# Sram WiFli noisy?



## Torelli4 (Mar 1, 2005)

Hello,
For those that run a WiFli derailleur, is it any noisier than a short cage? I have never been able to get my drivetrain quiet: about 2000 miles on it, checked RD adjustment several times, checked hanger alignment, B-screw is right, run a KMC X10SL with Chain-L lube, both SRAM and Shimano cassettes. It has always shifted perfectly but nowhere as quiet as my Campy Centaur. Did I miss anything? Thanks.


----------



## cxwrench (Nov 9, 2004)

Nope...they're generally a little noisier. The bigger the cogs, the harder it is to make them run quietly.


----------



## Torelli4 (Mar 1, 2005)

Thx CX. Maybe I'll get a short cage and a small cassette since I only ride hills a couple of times a year.


----------



## KCTele (Apr 6, 2010)

Using the information -
1 - In the WiFli noise thread, how many miles has Torelli4 put on the drivetrain?
2 - List every username that heads a post in the WiFli noise thread.
3 - Continue the WiFli noise thread from the point where it stops.

Exercise data -
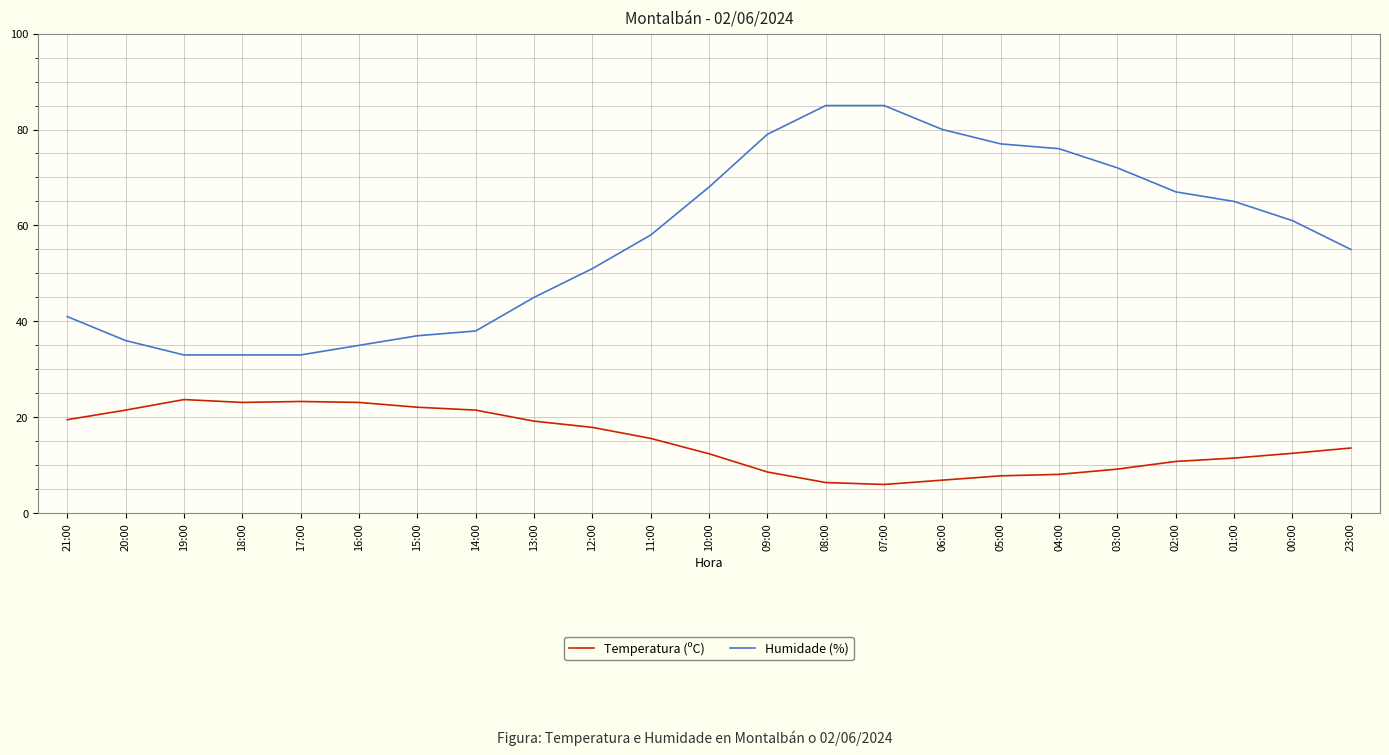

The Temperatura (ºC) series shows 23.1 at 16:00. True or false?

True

* * *

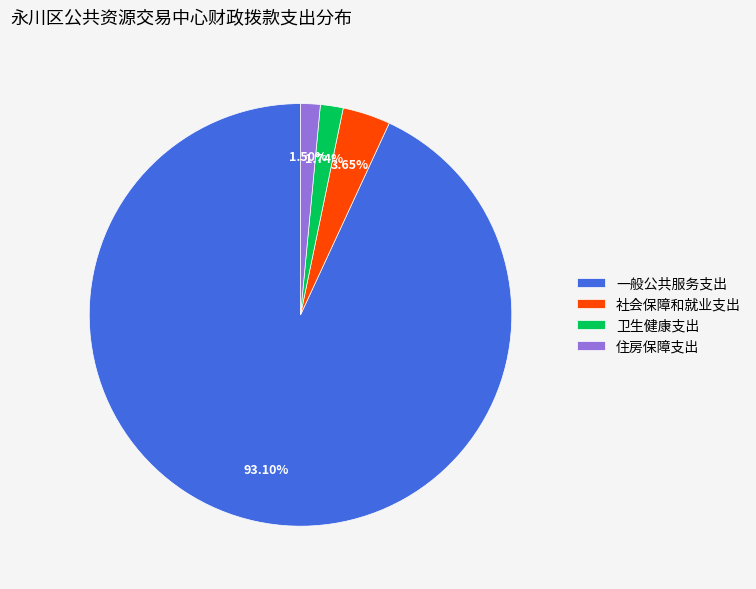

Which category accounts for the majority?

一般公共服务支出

==

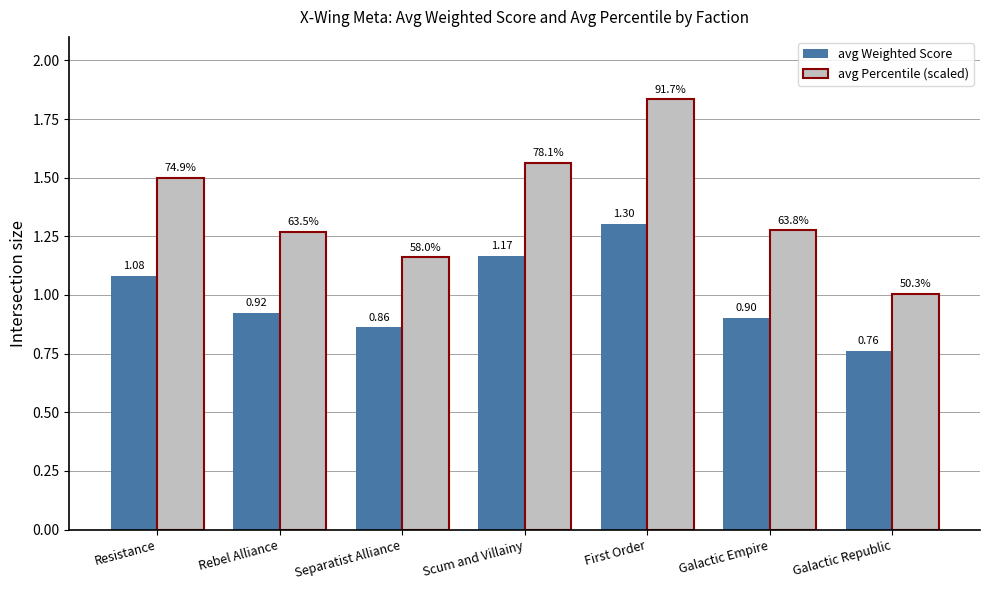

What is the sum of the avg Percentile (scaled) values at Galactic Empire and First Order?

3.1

Task-by-task outputs -
1 - About 2000 miles.

2 - Torelli4, cxwrench, KCTele

3 -
I ran the KMC chain for about 3500 miles. Switched to the PC1051 chain this spring. Have about 500 miles on it now. I'm running a Force wifli setup & to me, it seems a bit quieter & seems to shift a bit smoother up front than with the KMC.


----------



## Torelli4 (Mar 1, 2005)

UPDATE: Replaced the KMC X10SL with a Dura-Ace 7901 and the drivetrain is as silent as my Campy Centaur. Hope it helps somebody; I was ready to give up on SRAM.


----------



## TucsonMTB (Aug 3, 2008)

Torelli4 said:


> UPDATE: Replaced the KMC X10SL with a Dura-Ace 7901 and the drivetrain is as silent as my Campy Centaur. Hope it helps somebody; I was ready to give up on SRAM.


*+1* . . . The Dura-Ace chain made a very noticeable difference with the standard, compact gearing on my Rival equipped Scott Addict too. And, they seem to last forever, according to my cheap Park chain stretch gauge.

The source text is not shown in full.